Selected excerpt >>
####

Form and content of rent review notice

"(1) A rent review notice must be dated and state the following —

(a) the names and designations of the landlord and the tenant of the agricultural holding,;

(b) the name (if any) and the address of the holding or such other description of the holding as will identify it,;

(c) the rent currently payable in respect of the holding,;

(d) the rent that the person serving the notice proposes should be payable,;

(e) the date by which the landlord and the tenant must reach agreement as to what the rent payable should be (the "rent agreement date").

(2) The rent review notice must be accompanied by information in writing explaining the basis on which the rent proposed by the person serving the notice has been calculated.

(3) For the purposes of sub-paragraph (1)(e), the rent agreement date stated in the rent review notice must not fall—

(a) earlier than 12 months from the date on which the notice is served, or;

(b) later than 2 years from that date.

####

Information shown >>
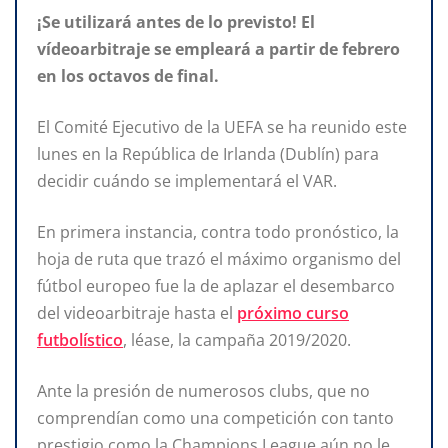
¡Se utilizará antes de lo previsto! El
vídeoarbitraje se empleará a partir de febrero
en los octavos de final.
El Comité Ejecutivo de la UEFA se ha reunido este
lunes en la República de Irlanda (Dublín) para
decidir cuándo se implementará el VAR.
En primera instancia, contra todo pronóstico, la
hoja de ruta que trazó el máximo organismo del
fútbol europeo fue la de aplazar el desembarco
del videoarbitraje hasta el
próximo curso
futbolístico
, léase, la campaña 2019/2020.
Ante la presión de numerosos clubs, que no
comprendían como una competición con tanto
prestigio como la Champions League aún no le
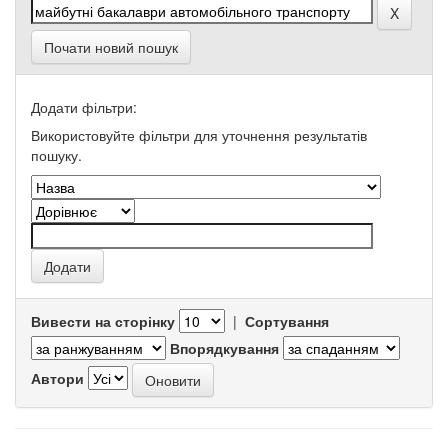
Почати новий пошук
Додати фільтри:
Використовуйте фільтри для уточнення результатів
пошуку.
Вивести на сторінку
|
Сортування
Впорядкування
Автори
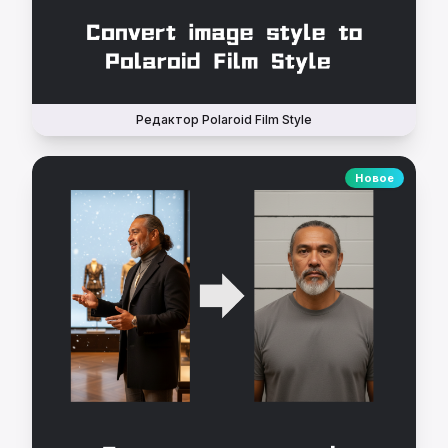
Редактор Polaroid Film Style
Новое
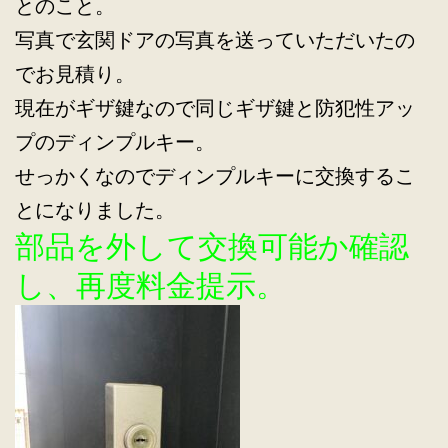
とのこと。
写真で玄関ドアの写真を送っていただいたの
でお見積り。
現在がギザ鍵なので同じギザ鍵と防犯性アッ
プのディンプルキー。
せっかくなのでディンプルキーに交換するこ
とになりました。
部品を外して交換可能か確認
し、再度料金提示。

####

Tasks to carry out >>
A: List every item that the excerpt on rent review notices says the notice must state under sub-paragraph (1).
B: Return the passage of the rent review notice excerpt from "(d) the rent" to "from that date.", copied word for word.

Answers by task >>
A:
- The names and designations of the landlord and the tenant of the agricultural holding
- The name (if any) and the address of the holding, or such other description of the holding as will identify it
- The rent currently payable in respect of the holding
- The rent that the person serving the notice proposes should be payable
- The date by which the landlord and the tenant must reach agreement as to what the rent payable should be (the "rent agreement date")

B:
(d) the rent that the person serving the notice proposes should be payable,;

(e) the date by which the landlord and the tenant must reach agreement as to what the rent payable should be (the "rent agreement date").

(2) The rent review notice must be accompanied by information in writing explaining the basis on which the rent proposed by the person serving the notice has been calculated.

(3) For the purposes of sub-paragraph (1)(e), the rent agreement date stated in the rent review notice must not fall—

(a) earlier than 12 months from the date on which the notice is served, or;

(b) later than 2 years from that date.